Things to do
1) Give every username that appears after "posted by" in the discussion thread about athletes and reporters.
2) Set down the portion of the discussion thread about athletes and reporters that starts at "Josh Beckett Won't" and ends at "of these guys.", word for word.

Josh Beckett Won't Return My Phone Calls: Athletes don't trust reporters, reporters resent athletes, and readers don't know their heroes as they used to.
posted by justgary to culture at 12:00 AM - 15 comments
Not only was that article great, but the Jose Canseco article it links to is awesome.
posted by Joey Michaels at 03:47 AM on May 23
Canseco last seen hitting in a wantabe Sunday League at Arcadia, Ca, HS Josh Beckett last seen visiting Cancer Kids at Childrens Hospital in Boston. A Study in Contrasts. I've gotten so i just read the box scores anyway because it's not like I'm looking for investment advice from most of these guys.
posted by thatch at 08:13 AM on May 23
This is a great piece -- I need to get one of Pat Jordan's books -- but in two places I had to stratch my head and marvel at the self-celebratory notions in his head. First: "Oh, sure, some celebrity athletes make a feeble stab at letting their fans know them through their blogs (Schilling, Bonds). But those blogs are essentially self-aggrandizing and masturbatory. They reveal nothing genuine about the writer, as an objective magazine profile would." Only an author of magazine profiles would regard himself as more of an authority on a subject than the subject himself. There's no reason an athlete's blog couldn't be more genuine than the secondhand observations of journalists -- Kareem Abdul-Jabbar's blog reveals him to be earnest and dorky in ways that I've never seen elsewhere, for instance ("I hope you will join me so we can continue sharing."). Second: "Why should Deion waste his time talking to someone like me, who might write an embarrassing story based on my perceptions of him? TV cameras didn't have perceptions, only images, which Deion could control." Nobody fed to the TV god has control of their image, any more than they did when dealing with ink-stained wretches like Jordan. As an aside, this piece reminded me of what it was like when comic book artists started to act like celebrities. To interview Todd McFarlane for a Wizard cover story in the '90s, I had to get through his entourage. Now that he's known as much for his toy millions and sports-memorabilia buys, it's gotta be 100 times worse.

Dataset extract
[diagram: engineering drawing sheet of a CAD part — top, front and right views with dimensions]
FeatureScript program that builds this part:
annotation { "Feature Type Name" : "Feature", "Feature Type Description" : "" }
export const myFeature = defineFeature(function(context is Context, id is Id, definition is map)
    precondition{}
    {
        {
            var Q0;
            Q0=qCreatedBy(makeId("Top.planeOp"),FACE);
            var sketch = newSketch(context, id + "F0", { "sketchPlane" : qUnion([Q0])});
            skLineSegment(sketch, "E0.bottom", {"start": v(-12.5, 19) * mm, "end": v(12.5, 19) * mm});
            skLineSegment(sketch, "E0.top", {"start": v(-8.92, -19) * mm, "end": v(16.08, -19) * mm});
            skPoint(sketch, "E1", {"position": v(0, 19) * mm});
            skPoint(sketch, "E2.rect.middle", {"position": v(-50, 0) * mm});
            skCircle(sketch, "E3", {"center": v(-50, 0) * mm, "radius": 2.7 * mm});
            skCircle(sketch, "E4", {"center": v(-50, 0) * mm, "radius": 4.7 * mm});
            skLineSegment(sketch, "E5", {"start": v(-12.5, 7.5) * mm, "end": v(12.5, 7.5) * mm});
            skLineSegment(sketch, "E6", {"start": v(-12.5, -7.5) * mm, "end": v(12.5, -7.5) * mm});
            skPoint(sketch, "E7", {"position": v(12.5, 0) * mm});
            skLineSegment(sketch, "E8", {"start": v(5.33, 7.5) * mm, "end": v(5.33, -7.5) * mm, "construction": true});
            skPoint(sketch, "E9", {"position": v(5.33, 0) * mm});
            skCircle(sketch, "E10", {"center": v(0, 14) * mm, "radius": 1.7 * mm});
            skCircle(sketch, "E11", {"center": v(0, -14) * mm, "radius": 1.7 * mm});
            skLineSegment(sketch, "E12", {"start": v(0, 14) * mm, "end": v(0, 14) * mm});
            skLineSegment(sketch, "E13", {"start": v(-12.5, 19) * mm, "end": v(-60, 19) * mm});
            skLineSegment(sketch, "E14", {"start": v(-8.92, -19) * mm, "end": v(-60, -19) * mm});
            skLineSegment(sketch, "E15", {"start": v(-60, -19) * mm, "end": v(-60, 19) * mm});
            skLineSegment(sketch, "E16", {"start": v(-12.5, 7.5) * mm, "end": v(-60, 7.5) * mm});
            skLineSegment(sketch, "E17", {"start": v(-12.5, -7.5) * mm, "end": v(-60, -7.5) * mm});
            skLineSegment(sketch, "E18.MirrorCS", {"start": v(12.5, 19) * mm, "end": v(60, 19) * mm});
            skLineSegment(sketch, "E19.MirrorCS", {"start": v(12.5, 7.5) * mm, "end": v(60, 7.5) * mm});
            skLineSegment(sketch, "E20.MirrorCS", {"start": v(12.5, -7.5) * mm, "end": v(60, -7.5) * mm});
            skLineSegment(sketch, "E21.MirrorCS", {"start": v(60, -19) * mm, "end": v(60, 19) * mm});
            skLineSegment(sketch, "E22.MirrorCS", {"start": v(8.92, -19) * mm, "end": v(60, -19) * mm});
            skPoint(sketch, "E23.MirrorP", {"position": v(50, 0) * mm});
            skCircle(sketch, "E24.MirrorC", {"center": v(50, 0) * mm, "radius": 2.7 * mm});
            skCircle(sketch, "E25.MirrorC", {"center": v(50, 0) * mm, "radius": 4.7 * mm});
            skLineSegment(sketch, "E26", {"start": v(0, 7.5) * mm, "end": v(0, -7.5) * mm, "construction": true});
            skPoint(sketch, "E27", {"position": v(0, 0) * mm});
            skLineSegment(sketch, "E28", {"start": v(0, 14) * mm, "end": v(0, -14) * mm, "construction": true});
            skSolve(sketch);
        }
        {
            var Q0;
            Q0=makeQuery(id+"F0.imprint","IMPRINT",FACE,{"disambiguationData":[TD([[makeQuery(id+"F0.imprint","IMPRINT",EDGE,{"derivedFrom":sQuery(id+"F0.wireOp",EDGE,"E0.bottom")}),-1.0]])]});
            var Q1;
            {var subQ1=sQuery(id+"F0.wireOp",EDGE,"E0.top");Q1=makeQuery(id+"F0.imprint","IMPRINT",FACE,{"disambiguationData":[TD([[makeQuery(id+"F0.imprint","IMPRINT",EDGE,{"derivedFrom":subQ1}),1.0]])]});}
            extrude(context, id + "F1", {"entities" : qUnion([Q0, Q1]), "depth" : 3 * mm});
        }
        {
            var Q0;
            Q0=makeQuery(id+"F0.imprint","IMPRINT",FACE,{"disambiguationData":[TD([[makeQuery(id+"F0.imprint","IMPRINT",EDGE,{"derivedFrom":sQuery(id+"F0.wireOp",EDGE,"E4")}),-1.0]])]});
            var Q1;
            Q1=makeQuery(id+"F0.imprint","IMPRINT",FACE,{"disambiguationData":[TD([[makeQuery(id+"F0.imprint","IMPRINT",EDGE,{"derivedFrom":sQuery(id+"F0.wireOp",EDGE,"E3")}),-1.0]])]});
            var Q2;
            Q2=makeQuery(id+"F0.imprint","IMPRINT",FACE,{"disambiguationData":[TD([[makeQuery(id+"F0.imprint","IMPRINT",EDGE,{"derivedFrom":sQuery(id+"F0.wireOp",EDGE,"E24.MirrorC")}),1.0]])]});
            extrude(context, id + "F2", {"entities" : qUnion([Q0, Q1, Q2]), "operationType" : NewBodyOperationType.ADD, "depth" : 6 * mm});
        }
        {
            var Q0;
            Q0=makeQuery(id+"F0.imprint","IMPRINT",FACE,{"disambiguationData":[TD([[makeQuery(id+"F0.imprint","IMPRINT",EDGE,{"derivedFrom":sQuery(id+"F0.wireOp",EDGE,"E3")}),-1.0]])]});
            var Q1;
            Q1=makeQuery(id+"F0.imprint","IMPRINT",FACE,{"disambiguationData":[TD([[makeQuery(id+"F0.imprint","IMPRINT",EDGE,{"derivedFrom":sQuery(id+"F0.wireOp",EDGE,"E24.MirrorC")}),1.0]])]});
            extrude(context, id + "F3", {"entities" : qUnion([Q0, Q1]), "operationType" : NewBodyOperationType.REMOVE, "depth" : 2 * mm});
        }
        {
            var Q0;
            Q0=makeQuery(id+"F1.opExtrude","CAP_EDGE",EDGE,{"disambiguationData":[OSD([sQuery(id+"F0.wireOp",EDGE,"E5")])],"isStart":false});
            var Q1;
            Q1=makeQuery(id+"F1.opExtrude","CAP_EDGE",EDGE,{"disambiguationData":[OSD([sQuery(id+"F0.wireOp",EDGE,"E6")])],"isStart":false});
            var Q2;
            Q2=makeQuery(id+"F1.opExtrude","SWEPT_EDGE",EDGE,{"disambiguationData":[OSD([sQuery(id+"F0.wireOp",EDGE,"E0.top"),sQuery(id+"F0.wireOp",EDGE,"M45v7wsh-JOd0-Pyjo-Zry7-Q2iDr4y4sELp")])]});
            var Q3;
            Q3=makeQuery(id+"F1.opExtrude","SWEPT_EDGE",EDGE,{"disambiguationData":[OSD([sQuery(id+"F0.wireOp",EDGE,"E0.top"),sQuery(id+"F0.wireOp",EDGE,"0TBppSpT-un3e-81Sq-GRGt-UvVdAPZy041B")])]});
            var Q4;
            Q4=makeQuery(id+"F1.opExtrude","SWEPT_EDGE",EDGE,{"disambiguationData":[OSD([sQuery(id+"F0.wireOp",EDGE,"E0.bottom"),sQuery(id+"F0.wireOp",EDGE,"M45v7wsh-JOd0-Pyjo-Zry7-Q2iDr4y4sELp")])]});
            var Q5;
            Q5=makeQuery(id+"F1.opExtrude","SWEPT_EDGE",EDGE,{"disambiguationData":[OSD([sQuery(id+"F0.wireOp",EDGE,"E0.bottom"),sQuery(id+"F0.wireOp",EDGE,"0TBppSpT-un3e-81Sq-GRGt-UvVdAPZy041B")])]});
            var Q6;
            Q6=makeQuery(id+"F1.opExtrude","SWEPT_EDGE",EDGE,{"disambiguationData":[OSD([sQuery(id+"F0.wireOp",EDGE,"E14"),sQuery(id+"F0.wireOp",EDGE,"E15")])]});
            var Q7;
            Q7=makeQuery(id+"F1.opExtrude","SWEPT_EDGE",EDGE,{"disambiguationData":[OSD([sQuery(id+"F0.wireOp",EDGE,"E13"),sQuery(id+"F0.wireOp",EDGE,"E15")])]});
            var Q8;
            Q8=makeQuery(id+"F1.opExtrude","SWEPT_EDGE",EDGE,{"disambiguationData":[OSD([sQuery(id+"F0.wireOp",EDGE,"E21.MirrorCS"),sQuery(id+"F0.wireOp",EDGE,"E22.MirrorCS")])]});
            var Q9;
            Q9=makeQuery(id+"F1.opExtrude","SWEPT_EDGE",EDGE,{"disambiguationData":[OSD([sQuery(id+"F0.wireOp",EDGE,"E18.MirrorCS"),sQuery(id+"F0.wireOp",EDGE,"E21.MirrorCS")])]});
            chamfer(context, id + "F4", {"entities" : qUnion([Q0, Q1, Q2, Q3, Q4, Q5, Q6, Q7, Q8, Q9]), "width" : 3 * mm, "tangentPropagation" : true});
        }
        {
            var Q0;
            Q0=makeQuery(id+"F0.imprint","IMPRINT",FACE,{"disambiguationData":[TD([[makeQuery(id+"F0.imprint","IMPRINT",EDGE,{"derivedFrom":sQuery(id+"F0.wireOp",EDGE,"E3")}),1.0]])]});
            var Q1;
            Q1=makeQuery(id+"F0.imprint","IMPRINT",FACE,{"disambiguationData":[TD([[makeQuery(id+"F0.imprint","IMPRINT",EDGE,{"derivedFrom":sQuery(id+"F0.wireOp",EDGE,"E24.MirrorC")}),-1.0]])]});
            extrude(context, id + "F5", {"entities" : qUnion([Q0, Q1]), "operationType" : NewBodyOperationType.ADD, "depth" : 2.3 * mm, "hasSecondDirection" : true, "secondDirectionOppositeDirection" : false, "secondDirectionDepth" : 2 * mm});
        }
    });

Response list
1) justgary, Joey Michaels, thatch

2)
Josh Beckett Won't Return My Phone Calls: Athletes don't trust reporters, reporters resent athletes, and readers don't know their heroes as they used to.
posted by justgary to culture at 12:00 AM - 15 comments
Not only was that article great, but the Jose Canseco article it links to is awesome.
posted by Joey Michaels at 03:47 AM on May 23
Canseco last seen hitting in a wantabe Sunday League at Arcadia, Ca, HS Josh Beckett last seen visiting Cancer Kids at Childrens Hospital in Boston. A Study in Contrasts. I've gotten so i just read the box scores anyway because it's not like I'm looking for investment advice from most of these guys.